All vault writes go through Obsidian's Vault API (Vault.create, Vault.process) with no direct filesystem access, and nothing here sends your data anywhere except Plaud.
See PRIVACY.md for the full privacy policy and liability disclaimer, and SECURITY.md for the security policy. The plugin is provided "AS IS" with no warranty (see LICENSE); it is not affiliated with or endorsed by Plaud.AI, and you use it at your own risk.
Troubleshooting
- "No Plaud token configured" — re-check the Plaud token field in settings. If your token expired, connect your Plaud account again (click Sign in).
- "Plaud rejected your token" — your web session likely expired or you signed out of Plaud. Click Sign in again to refresh the token (or re-paste it manually).
- "Could not reach Plaud.AI" — network or DNS issue on your side, or Plaud is down. Retry from the modal's Retry button.

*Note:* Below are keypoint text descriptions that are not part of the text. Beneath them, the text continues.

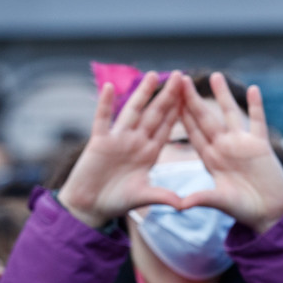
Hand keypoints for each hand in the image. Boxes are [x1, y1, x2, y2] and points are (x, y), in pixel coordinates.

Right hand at [59, 71, 185, 227]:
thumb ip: (162, 197)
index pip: (168, 127)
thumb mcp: (143, 197)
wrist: (89, 208)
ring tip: (152, 75)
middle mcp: (136, 141)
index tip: (193, 94)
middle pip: (154, 114)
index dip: (180, 111)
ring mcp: (117, 139)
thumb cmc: (116, 202)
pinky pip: (102, 120)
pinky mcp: (99, 142)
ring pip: (132, 112)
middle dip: (167, 96)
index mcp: (150, 152)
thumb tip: (184, 205)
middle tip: (180, 75)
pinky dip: (105, 104)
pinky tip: (110, 87)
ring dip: (141, 94)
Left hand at [177, 73, 282, 233]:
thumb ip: (203, 199)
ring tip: (215, 75)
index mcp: (210, 159)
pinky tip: (253, 89)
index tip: (166, 99)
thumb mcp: (221, 203)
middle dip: (193, 99)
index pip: (191, 132)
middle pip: (206, 118)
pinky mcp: (261, 145)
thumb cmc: (244, 209)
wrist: (270, 212)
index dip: (180, 115)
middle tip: (181, 78)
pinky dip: (256, 106)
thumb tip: (179, 206)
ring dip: (223, 95)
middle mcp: (224, 147)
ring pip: (230, 114)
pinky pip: (258, 121)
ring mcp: (243, 144)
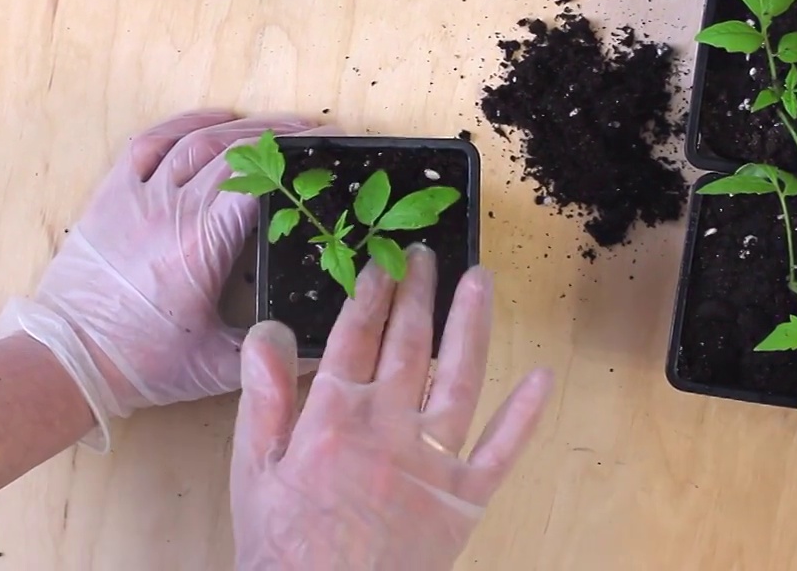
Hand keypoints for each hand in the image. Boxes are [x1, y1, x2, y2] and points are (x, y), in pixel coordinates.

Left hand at [0, 110, 331, 450]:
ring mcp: (139, 196)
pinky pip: (152, 142)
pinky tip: (219, 118)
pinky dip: (189, 122)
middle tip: (321, 137)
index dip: (301, 159)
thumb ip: (273, 351)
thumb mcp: (218, 367)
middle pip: (237, 153)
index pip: (261, 182)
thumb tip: (326, 346)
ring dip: (245, 127)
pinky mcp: (111, 194)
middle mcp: (173, 209)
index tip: (333, 150)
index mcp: (204, 245)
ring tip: (281, 126)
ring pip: (199, 141)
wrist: (65, 359)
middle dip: (284, 139)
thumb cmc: (142, 364)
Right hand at [231, 248, 553, 570]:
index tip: (382, 260)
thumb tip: (271, 329)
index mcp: (335, 416)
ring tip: (480, 281)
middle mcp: (389, 426)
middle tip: (427, 254)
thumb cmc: (282, 548)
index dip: (371, 293)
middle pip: (408, 344)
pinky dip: (524, 414)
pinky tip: (542, 377)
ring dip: (472, 325)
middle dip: (419, 293)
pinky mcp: (465, 498)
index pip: (356, 337)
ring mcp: (432, 461)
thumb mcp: (254, 472)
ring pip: (458, 377)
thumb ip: (264, 397)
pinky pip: (502, 450)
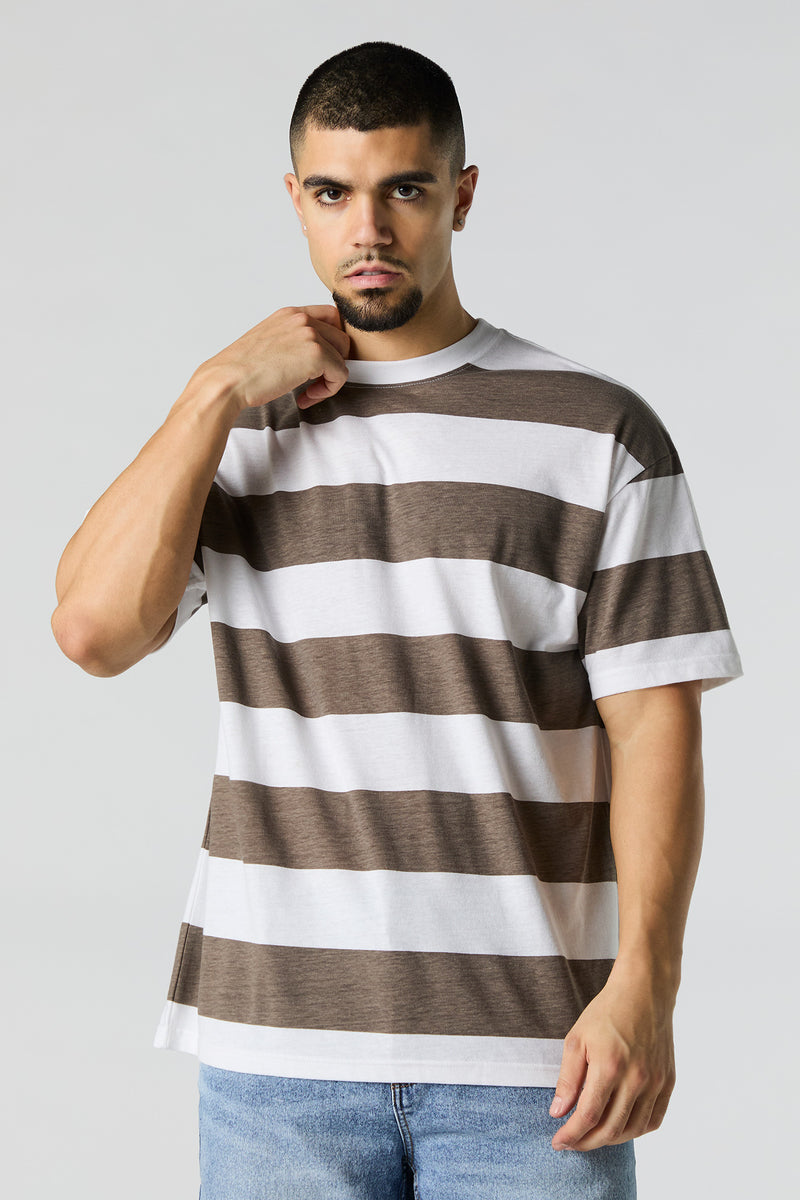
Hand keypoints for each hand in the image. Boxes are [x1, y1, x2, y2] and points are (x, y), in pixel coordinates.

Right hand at [195, 305, 350, 409]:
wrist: (228, 381)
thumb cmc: (241, 370)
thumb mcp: (269, 343)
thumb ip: (292, 341)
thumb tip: (312, 356)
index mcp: (289, 314)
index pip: (330, 316)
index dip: (332, 341)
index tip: (322, 362)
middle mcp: (301, 319)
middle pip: (341, 339)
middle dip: (332, 362)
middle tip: (314, 381)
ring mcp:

- "Plaud returned data in an unexpected shape" — Plaud changed their API. File an issue with the debug log attached (see Debug logging).

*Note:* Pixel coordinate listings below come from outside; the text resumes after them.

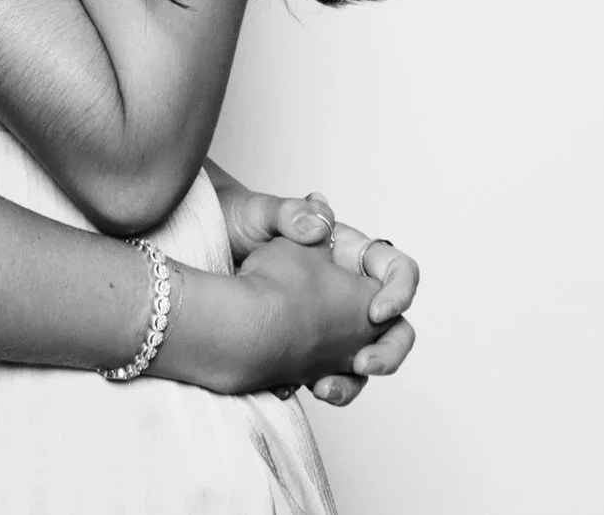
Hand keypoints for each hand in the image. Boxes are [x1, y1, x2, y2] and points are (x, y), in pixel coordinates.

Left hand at [213, 183, 419, 404]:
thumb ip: (289, 213)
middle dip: (389, 352)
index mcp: (349, 255)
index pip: (396, 271)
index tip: (376, 311)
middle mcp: (348, 293)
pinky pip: (327, 377)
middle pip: (395, 327)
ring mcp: (331, 327)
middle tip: (363, 364)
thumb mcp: (259, 212)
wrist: (204, 252)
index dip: (399, 292)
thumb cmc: (238, 223)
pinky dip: (318, 388)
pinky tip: (292, 388)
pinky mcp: (307, 350)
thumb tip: (317, 224)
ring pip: (364, 362)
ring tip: (325, 390)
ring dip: (352, 383)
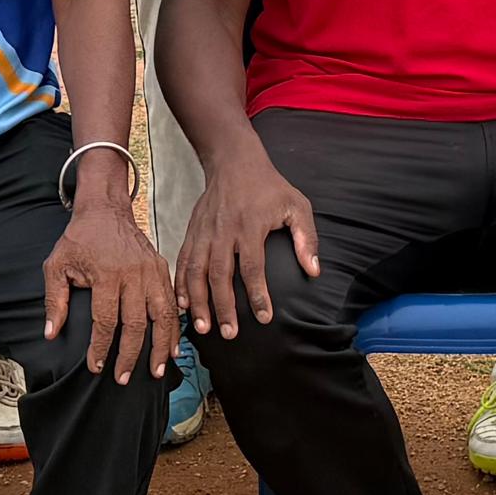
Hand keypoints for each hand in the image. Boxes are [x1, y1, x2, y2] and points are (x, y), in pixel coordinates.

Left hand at [42, 197, 176, 382]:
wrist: (105, 209)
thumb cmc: (80, 238)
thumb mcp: (56, 265)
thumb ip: (54, 300)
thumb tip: (51, 333)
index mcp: (106, 274)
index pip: (105, 320)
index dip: (101, 348)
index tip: (96, 367)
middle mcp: (132, 274)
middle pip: (136, 323)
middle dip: (130, 355)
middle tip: (124, 378)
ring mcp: (151, 271)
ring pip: (162, 315)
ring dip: (160, 346)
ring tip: (157, 370)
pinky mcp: (161, 269)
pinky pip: (172, 303)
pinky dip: (174, 326)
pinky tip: (173, 346)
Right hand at [174, 150, 316, 339]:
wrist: (234, 161)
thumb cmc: (269, 186)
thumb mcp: (296, 205)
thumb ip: (307, 238)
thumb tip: (314, 271)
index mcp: (250, 226)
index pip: (253, 267)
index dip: (258, 295)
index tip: (264, 318)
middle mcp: (224, 231)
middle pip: (219, 274)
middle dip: (222, 307)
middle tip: (229, 333)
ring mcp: (204, 232)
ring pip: (196, 271)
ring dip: (198, 301)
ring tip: (202, 327)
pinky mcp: (192, 231)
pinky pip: (182, 261)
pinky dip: (181, 284)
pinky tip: (183, 304)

- Import silently "skipped" — your duplicate handling was set to Skip and the note already existed. Switch to Ask each time (default since 0.2.0) or Overwrite.
Support and issues
Please report bugs and feature requests at github.com/ckelsoe/obsidian-plaud-importer/issues. Include:
- Your Obsidian version
- Your plugin version (shown in Community plugins)
- The debug log if reproducible (strip anything sensitive)
Contributing
See CONTRIBUTING.md for local build and test instructions.
License
MIT — see LICENSE.
Acknowledgments
Inspired by prior community work on Plaud's web API. rsteckler/applaud and JamesStuder/Plaud_API demonstrated that recordings, transcripts, and summaries are reachable from a logged-in web session, and gave this plugin a head start on the listing and transcript-retrieval flow. The richer detail-bundle surface (polish-revision summaries, AI keywords, mindmap and attachment asset URLs, AI suggestions, GPT-5 schema fields) and the response-shape and timing quirks were worked out by inspecting live Plaud responses during this plugin's development.
Thanks to Obsidian for the SecretStorage and SecretComponent APIs that make storing the Plaud token securely a non-issue.